The stroke that stopped her and changed the way she understood the body

In 2021, at 31, she suffered a stroke that abruptly broke that momentum. For months, she had to return to the most basic movements and accept something that until then had not formed part of the way she saw herself. In rehabilitation, she was surrounded by patients over 70, and that contrast forced her to accept that she, too, was a patient. “Until my stroke, I thought I was a healthy person. And suddenly, I was sick,” she told ‘ntv’. Later, once she was able to look back without the shock of those first moments, she found a line that captured the change: “When you survive a stroke, you have the honor to be alive.”

That period also changed her relationship with effort. Marchand, who for years had understood performance as a combination of discipline and endurance, began to speak about the body in different terms. “I learned that breaks are more important than the exercise itself. You learn that your body is not a machine,” she explained. Sport then returned with a different meaning, no longer as an obligation tied to results but as a form of rehabilitation and recognition.
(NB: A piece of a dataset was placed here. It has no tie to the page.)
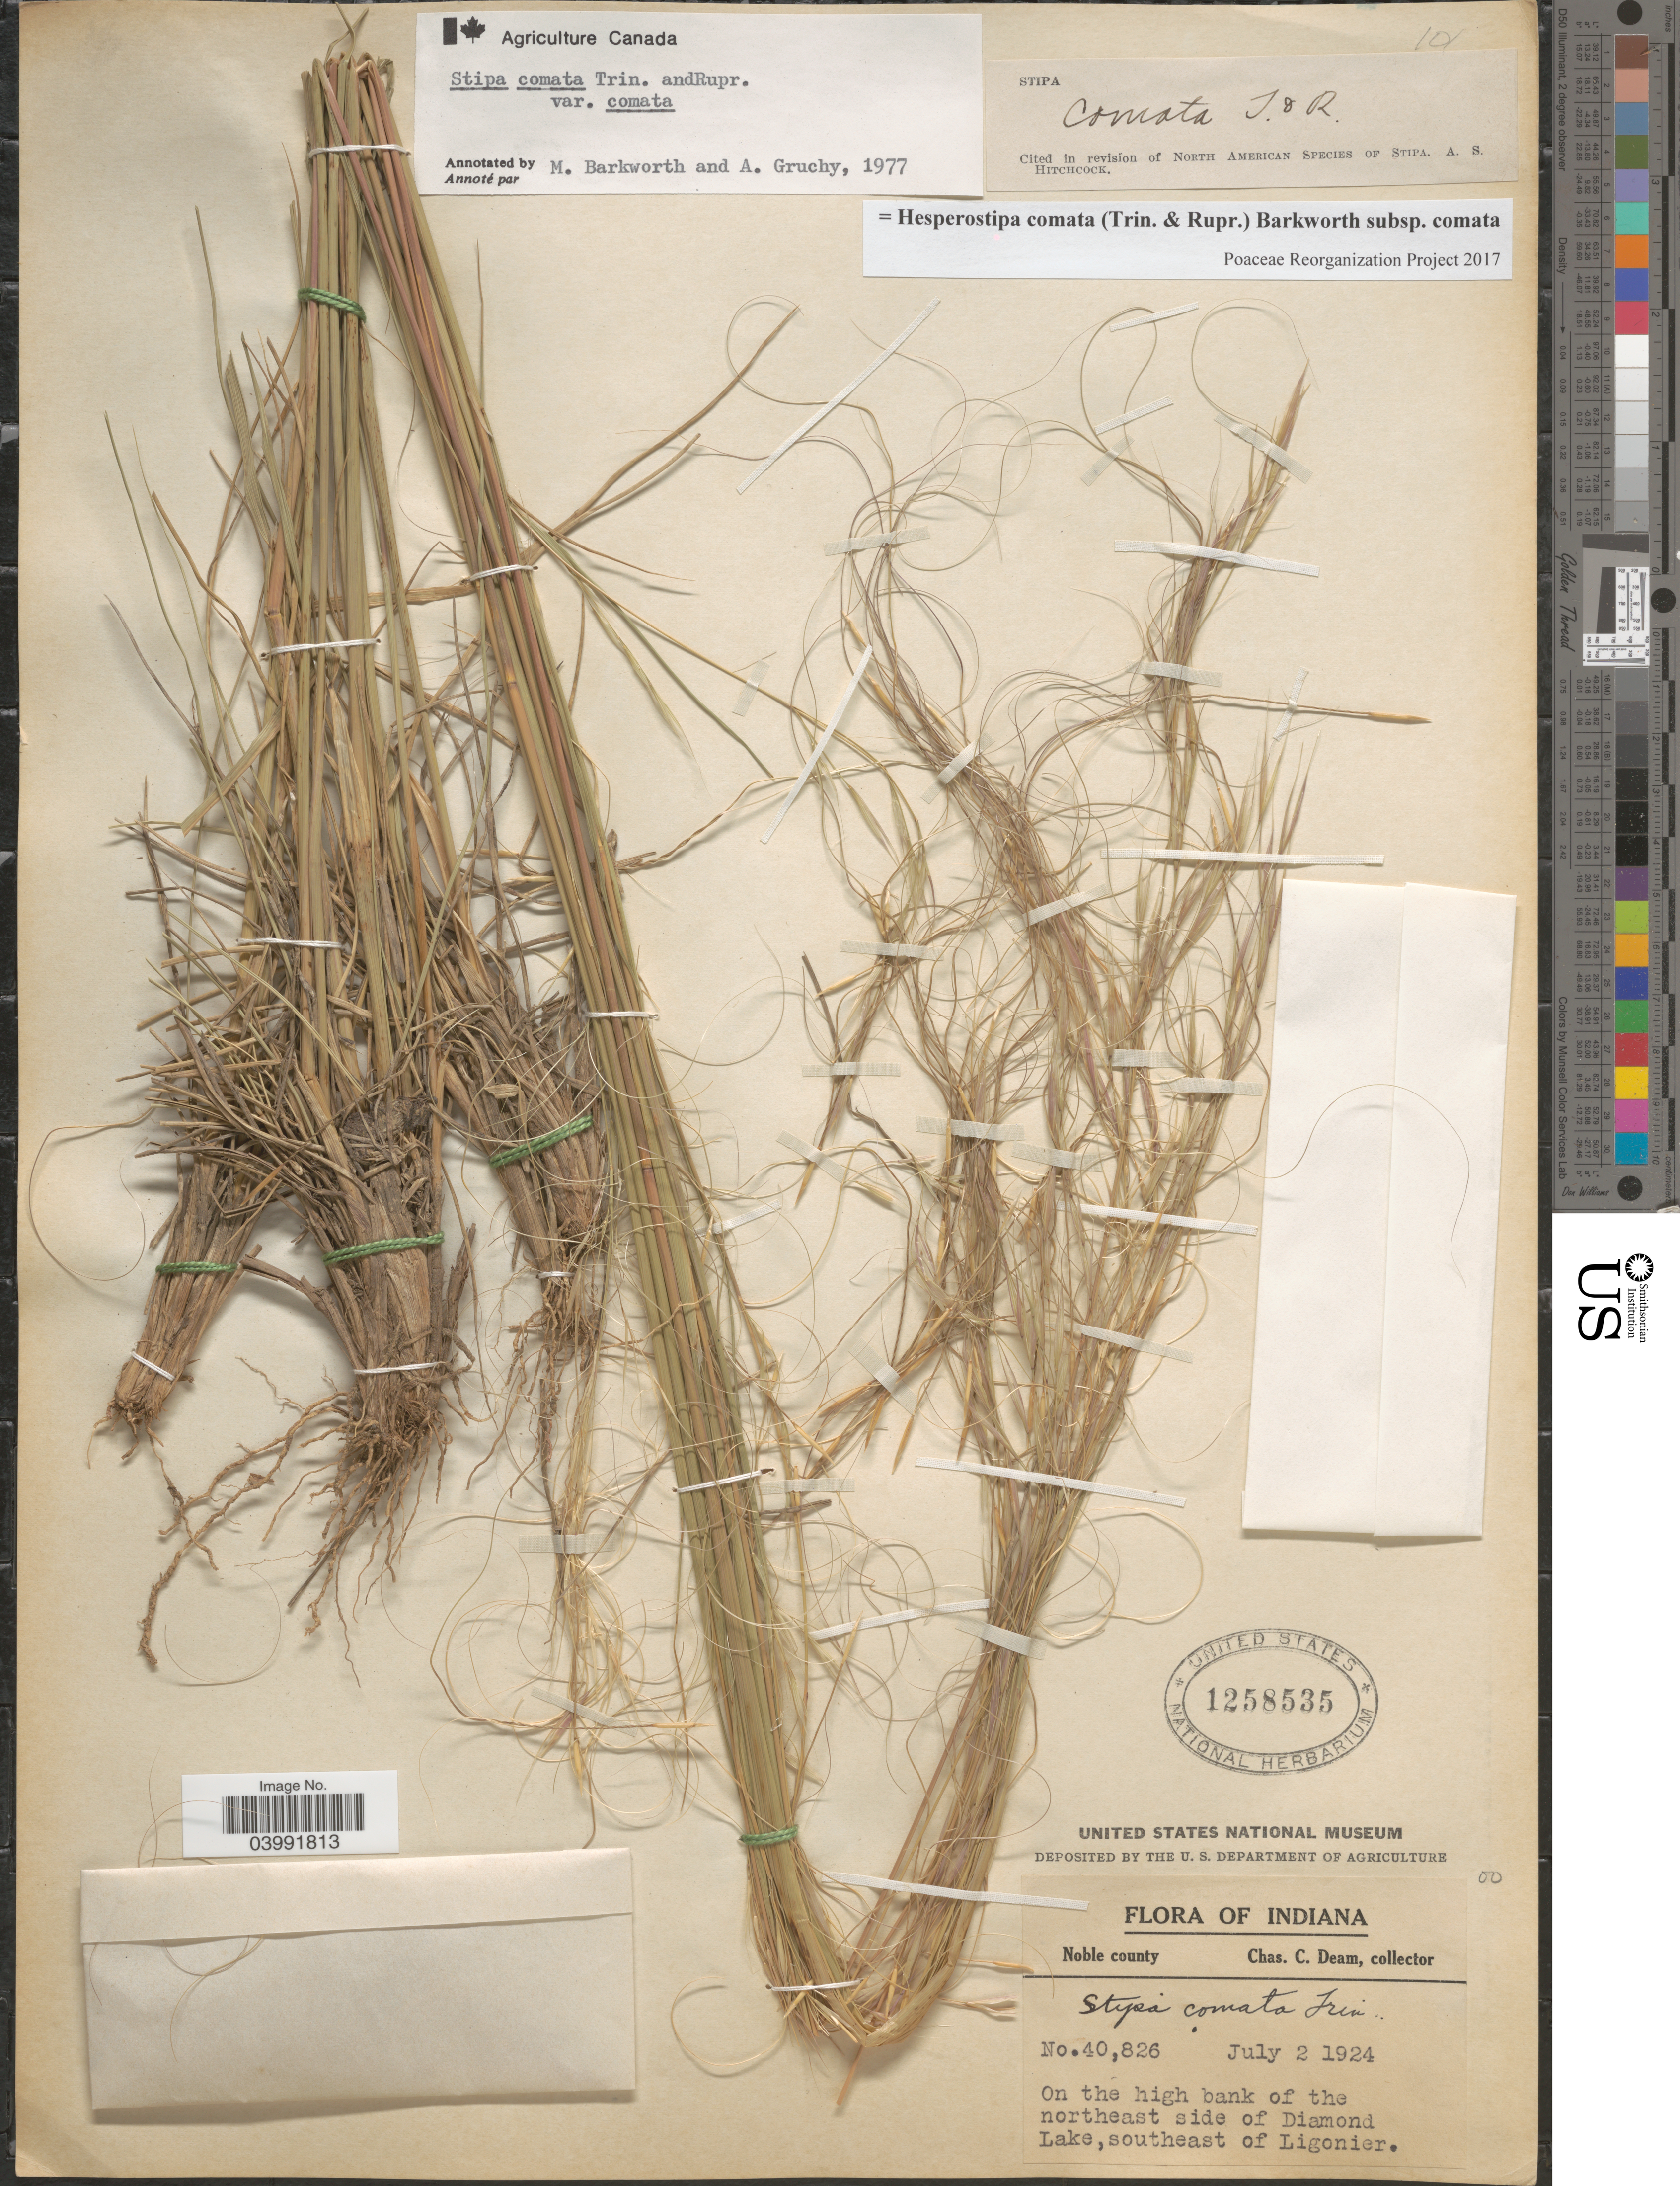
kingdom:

She slowly made her way back to the water, encouraged by a neighbour who rowed and pushed her to get back into the boat. There she found a feeling that had never fully left her: “Rowing is meditative.” In that repeated movement, on the water and out in the open air, she could focus on one single thing and shut out everything else.

An awkward beginning

Her return did not end there. After rowing came cross-country skiing, a discipline she entered as a newcomer with the mindset of a veteran. Marchand has said that she watched Johannes Høsflot Klæbo through what she called “visual learning”, fascinated by the smoothness of his technique and the way he climbed without any visible strain. At first, though, the picture was far less elegant: in her early videos she looked awkward, almost stumbling, and she had no problem sharing them herself. There too she found something she had not expected: the freedom of starting from scratch, without the weight of expectations. “It was really nice to learn something new and to see that you can improve, that you can get better if you invest time and energy,” she said. Skiing also pulled her away from a habit deeply rooted in rowing: “In rowing, I’m never alone, but in skiing I have to take care of myself.”

That adjustment came with another layer that is harder to explain. Marchand lives with a disability that often goes unnoticed at first glance: she has lost a third of her visual field in both eyes and still deals with limitations on the left side of her body. More than once, that has left her having to offer explanations she does not always want to give, especially when she performs well and someone on the outside decides that “nothing is wrong with her”. Over time, she has chosen to leave that part to the classifiers and focus instead on a more balanced life. She still works as a doctor, but for fewer hours than before; her days are divided between water, snow, the gym, rest and the people close to her. And when she looks ahead, she does so without the rigidity of earlier stages: first come the Los Angeles 2028 Paralympic Games in rowing; after that, there may still be time to keep joking about the other goal she mentioned recently with a laugh, a possible move to ‘Let’s Dance’ in 2029.